The driving Force behind George Lucas’ lakefront Museum

LucasFrom the Saturday, Nov. 15, editions of The Daily Journal (Kankakee, Ill.) and The Times (Ottawa, Ill.) …

By Dave Wischnowsky

The WISCH LIST

As the saying goes in Iowa, “If you build it, they will come.”

But if you don’t in Chicago, will they still?

As the creator of Star Wars and Indiana Jones, George Lucas had nothing to do with that famous line from “Field of Dreams.” But the movie mogul’s museum of dreams along Chicago’s lakefront has everything to do with the subsequent question.

Last week, plans were unveiled for the Lucas Museum of Narrative Art, which is slated for a controversial 17-acre parcel of land between Soldier Field and McCormick Place that currently is home to surface parking lots. The museum’s initial design by Chinese architect Ma Yansong was highly disappointing as it looked like a futuristic man-made mountain that was plucked from the set of one of Lucas’ sci-fi flicks.

The plans were widely panned by both architecture critics and the public – and for good reason. After all, Chicago already has one space-age mistake along its lakefront with Soldier Field’s UFO-dropped-inside-the-Parthenon look. It hardly needs another right next door. But while Yansong’s design needs major work, I still believe that the Lucas Museum can be a positive for Chicago, and that its planned location along the lakefront makes it all the better.

Others, however, disagree. This week, the Friends of the Park, a Chicago group dedicated to stopping any private development east of Lake Shore Drive, announced that it is filing a federal lawsuit to block the museum’s construction. Previously, the group stated that it prefers to instead see the lots on the proposed museum site converted into parkland.

In a column last spring, I argued against that idea as I found opponents of the Lucas Museum to be missing the forest for the trees.
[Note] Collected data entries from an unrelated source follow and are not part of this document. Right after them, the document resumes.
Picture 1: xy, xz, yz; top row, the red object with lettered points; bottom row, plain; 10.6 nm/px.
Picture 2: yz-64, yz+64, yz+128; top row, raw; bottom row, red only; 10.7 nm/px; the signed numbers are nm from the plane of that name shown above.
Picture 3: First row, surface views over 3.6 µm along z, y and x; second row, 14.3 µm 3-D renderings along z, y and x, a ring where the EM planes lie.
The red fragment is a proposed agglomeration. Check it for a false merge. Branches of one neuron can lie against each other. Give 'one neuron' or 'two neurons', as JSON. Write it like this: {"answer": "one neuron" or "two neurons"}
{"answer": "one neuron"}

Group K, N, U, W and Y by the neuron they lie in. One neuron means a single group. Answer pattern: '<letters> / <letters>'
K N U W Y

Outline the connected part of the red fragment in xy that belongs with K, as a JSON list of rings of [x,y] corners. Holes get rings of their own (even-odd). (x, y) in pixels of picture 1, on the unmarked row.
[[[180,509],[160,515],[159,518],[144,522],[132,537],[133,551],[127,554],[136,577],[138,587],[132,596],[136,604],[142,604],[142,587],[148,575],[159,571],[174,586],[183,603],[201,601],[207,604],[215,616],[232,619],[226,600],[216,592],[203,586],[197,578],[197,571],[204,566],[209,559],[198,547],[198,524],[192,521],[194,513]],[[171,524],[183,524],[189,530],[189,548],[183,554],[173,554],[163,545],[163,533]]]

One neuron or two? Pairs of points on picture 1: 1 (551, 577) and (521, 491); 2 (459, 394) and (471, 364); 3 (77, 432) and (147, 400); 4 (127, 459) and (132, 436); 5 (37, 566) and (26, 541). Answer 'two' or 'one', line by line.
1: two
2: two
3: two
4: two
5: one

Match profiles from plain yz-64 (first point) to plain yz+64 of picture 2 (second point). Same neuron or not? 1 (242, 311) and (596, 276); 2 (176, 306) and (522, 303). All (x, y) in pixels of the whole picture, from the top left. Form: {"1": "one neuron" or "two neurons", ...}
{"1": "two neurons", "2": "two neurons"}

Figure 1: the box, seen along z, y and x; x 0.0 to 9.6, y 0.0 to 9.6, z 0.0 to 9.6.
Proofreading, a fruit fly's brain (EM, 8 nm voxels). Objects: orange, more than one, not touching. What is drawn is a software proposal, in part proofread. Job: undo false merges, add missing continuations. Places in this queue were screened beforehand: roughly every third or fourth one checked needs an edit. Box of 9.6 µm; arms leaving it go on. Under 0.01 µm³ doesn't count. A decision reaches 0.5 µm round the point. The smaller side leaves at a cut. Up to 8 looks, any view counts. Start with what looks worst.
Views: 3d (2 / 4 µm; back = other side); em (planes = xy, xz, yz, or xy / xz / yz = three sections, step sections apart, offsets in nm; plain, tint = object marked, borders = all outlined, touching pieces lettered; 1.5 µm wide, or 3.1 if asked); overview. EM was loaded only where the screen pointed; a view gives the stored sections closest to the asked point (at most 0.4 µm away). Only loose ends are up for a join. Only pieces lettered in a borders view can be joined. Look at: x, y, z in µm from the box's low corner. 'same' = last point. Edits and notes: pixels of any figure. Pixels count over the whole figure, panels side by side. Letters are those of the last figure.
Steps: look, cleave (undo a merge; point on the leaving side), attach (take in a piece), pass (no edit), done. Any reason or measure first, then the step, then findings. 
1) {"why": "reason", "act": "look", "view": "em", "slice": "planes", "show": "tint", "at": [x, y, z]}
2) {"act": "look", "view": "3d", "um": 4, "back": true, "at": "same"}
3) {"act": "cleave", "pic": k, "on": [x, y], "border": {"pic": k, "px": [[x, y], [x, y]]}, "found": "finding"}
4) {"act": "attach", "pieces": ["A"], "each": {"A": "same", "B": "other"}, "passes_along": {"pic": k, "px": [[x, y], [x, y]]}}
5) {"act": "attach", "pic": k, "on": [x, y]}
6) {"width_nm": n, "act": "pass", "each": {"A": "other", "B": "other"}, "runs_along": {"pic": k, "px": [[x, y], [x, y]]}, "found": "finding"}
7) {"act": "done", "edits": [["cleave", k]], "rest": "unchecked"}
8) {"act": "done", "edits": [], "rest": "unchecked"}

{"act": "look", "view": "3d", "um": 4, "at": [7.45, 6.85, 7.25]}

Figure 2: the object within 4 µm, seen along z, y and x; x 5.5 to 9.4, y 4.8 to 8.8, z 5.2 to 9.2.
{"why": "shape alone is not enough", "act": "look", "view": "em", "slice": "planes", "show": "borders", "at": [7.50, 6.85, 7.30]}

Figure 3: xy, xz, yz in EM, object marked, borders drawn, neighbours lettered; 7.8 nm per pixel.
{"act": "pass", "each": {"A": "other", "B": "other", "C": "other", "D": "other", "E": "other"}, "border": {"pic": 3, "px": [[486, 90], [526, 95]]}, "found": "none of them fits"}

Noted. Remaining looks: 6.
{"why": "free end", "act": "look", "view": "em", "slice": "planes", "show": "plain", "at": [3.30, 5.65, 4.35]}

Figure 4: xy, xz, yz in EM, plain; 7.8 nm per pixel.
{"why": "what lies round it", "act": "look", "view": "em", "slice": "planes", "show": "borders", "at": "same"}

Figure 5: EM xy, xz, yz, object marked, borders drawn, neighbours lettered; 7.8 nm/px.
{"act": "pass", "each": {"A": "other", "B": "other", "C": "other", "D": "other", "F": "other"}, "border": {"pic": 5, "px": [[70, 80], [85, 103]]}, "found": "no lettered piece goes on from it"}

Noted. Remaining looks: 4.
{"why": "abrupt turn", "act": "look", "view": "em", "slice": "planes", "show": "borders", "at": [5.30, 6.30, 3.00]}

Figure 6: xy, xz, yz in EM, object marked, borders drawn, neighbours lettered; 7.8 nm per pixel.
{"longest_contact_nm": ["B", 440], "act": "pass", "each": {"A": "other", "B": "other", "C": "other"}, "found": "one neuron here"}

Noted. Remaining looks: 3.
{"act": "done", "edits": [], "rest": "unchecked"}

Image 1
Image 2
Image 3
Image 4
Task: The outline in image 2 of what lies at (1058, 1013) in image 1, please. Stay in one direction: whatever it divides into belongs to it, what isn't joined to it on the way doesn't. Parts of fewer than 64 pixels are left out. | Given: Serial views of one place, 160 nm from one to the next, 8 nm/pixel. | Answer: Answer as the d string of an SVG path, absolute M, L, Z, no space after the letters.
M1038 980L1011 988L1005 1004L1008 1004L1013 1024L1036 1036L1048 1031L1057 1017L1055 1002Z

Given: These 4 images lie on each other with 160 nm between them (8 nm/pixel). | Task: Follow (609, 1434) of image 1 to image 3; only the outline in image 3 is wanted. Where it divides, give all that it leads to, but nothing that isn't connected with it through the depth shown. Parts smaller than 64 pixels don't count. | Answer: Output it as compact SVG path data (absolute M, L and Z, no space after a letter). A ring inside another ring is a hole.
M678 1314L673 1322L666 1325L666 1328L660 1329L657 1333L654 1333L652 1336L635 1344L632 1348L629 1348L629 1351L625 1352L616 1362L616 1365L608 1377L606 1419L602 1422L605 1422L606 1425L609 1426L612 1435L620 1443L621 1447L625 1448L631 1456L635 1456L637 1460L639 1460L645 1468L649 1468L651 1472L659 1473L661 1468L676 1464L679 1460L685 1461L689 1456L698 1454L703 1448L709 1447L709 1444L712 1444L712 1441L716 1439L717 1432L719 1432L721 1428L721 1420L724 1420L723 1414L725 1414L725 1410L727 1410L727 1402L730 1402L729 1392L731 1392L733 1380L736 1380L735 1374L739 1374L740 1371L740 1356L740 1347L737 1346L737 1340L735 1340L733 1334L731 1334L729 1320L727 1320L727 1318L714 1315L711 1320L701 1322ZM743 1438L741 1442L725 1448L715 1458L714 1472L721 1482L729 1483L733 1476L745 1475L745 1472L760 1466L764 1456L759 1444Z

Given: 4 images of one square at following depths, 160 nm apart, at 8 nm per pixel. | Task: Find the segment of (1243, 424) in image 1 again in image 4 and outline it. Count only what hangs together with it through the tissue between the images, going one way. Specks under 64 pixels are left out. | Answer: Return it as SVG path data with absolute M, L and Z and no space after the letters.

The museum’s presence could significantly improve the lakefront by providing new green space, so it made little sense to me to argue against grass replacing asphalt simply because it would also be home to a museum.

Now that I’ve actually seen the plans for the Lucas Museum, I don’t think it provides nearly enough green space. But I still believe that it’s the museum’s design – and not its location – that needs the overhaul.

This week, however, the Chicago Tribune’s editorial board argued otherwise. Sounding very much like the Friends of the Park, it wrote, “One purpose served by the new Lucas design is to mute a widespread mantra that the proposed site between Soldier Field and McCormick Place is an ugly parking expanse, so anything would be an improvement. We fully agree with ‘ugly.’ But that’s not an invitation to cede lakefront land to one more visual obstruction. Rather, it’s a reason to relocate the parking and create lakefront parkland for future centuries of Chicagoans to enjoy.”

And that leads us back to my original question: If you don’t build the museum, will people still come to the lakefront?

My guess is no. Not many, at least, to a location that’s out of the way and difficult to access. Chicago’s lakefront is its greatest treasure, but the reason people are drawn to it is because of the venues offered alongside it such as Adler Planetarium, Navy Pier and North Avenue Beach.

The reason that so many people trek to the Museum Campus and enjoy the lakefront today is because museums give them compelling reason to go there. And just Northerly Island’s concert venue has now made that beautiful locale an actual destination the Lucas Museum could do the same for its own isolated swath of land.

So I say, build it there. Just don’t make it look like a Death Star.